__What you will do__. Return the lines of the entries below word for word, beginning with the very first line and stopping after the line that contains "en Vorlage Zweckform 3474".

Stored items from a collection
== Segment start ==
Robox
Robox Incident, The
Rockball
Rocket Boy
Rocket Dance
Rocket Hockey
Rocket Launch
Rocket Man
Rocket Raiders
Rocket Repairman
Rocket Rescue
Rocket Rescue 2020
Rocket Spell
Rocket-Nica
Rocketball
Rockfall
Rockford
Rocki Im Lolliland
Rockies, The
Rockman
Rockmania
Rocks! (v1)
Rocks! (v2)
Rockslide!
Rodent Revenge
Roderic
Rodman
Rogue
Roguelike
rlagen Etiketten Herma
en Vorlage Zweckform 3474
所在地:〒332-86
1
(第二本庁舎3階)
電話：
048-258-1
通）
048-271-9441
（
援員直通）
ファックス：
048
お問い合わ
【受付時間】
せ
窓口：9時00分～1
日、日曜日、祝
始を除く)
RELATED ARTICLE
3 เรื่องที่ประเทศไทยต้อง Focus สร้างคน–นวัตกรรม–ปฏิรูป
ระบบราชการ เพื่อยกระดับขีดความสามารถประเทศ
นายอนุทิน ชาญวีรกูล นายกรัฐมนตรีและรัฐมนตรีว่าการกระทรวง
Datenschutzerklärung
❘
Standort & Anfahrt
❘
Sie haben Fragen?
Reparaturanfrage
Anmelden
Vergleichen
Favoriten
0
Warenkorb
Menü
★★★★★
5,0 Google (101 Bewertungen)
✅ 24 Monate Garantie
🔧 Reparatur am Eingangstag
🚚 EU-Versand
== Segment end ==
__Output below__.
Robox
Robox Incident, The
Rockball
Rocket Boy
Rocket Dance
Rocket Hockey
Rocket Launch
Rocket Man
Rocket Raiders
Rocket Repairman
Rocket Rescue
Rocket Rescue 2020
Rocket Spell
Rocket-Nica
Rocketball
Rockfall
Rockford
Rocki Im Lolliland
Rockies, The
Rockman
Rockmania
Rocks! (v1)
Rocks! (v2)
Rockslide!
Rodent Revenge
Roderic
Rodman
Rogue
Roguelike
rlagen Etiketten Herma
en Vorlage Zweckform 3474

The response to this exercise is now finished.